▶ [What you should do]: From the abstract below, list each brain MRI finding it reports, along with the number of patients given for it.

▶ [Extract provided]:
════════
Abstract
Angiostrongylus cantonensis is a parasite endemic in the Southeast Asian and Pacific regions. Humans are incidentally infected either by eating uncooked intermediate hosts or by consuming vegetables containing the living third-stage larvae. Reports on brain magnetic resonance imaging (MRI) findings and how they correlate with clinical features are limited in the literature. In this retrospective study, we investigated the brain MR features of eosinophilic meningitis caused by human infection with A. cantonensis. A detailed clinical study of 26 of these patients was conducted. The brain MRI findings were nonspecific, ranging from normal (n=1), leptomeningeal enhancement (n=21), hyperintense signal lesions (n=11) on T2-weighted MRI and nodular enhancing lesions in gadolinium-enhanced T1W1 (n=1). There was an association between the presence of brain MRI high signal intensities with peripheral eosinophilia (p=0.02), cerebrospinal fluid (CSF), eosinophil count ≥10%, and the presence of CSF antibodies to A. cantonensis (p=0.01). The patients with leptomeningeal enhancement in brain MRI tended to be younger and predominantly men (p=0.03). The time from onset of symptom to spinal tapping or brain MRI studies did not have an effect on the presence of brain MRI abnormalities. The brain MRI findings did not add any additional importance to the clinical evaluation of patients with eosinophilic meningitis in this series. Further studies are required to clarify the role of brain MRI in eosinophilic meningitis.
════════
▶ [Data extract]:

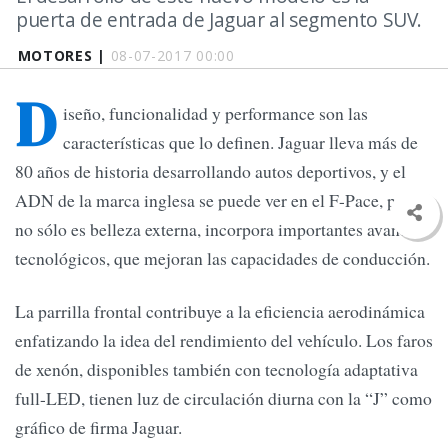
puerta de entrada de Jaguar al segmento SUV.
MOTORES |
08-07-2017 00:00
D
iseño, funcionalidad y performance son las
características que lo definen. Jaguar lleva más de
80 años de historia desarrollando autos deportivos, y el
ADN de la marca inglesa se puede ver en el F-Pace, pero
no sólo es belleza externa, incorpora importantes avances
tecnológicos, que mejoran las capacidades de conducción.
La parrilla frontal contribuye a la eficiencia aerodinámica
enfatizando la idea del rendimiento del vehículo. Los faros
de xenón, disponibles también con tecnología adaptativa
full-LED, tienen luz de circulación diurna con la “J” como
gráfico de firma Jaguar.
════════
▶ [Answer below]:
- Normal (n=1)
- Leptomeningeal enhancement (n=21)
- Hyperintense signal lesions on T2-weighted MRI (n=11)
- Nodular enhancing lesions in gadolinium-enhanced T1W1 (n=1)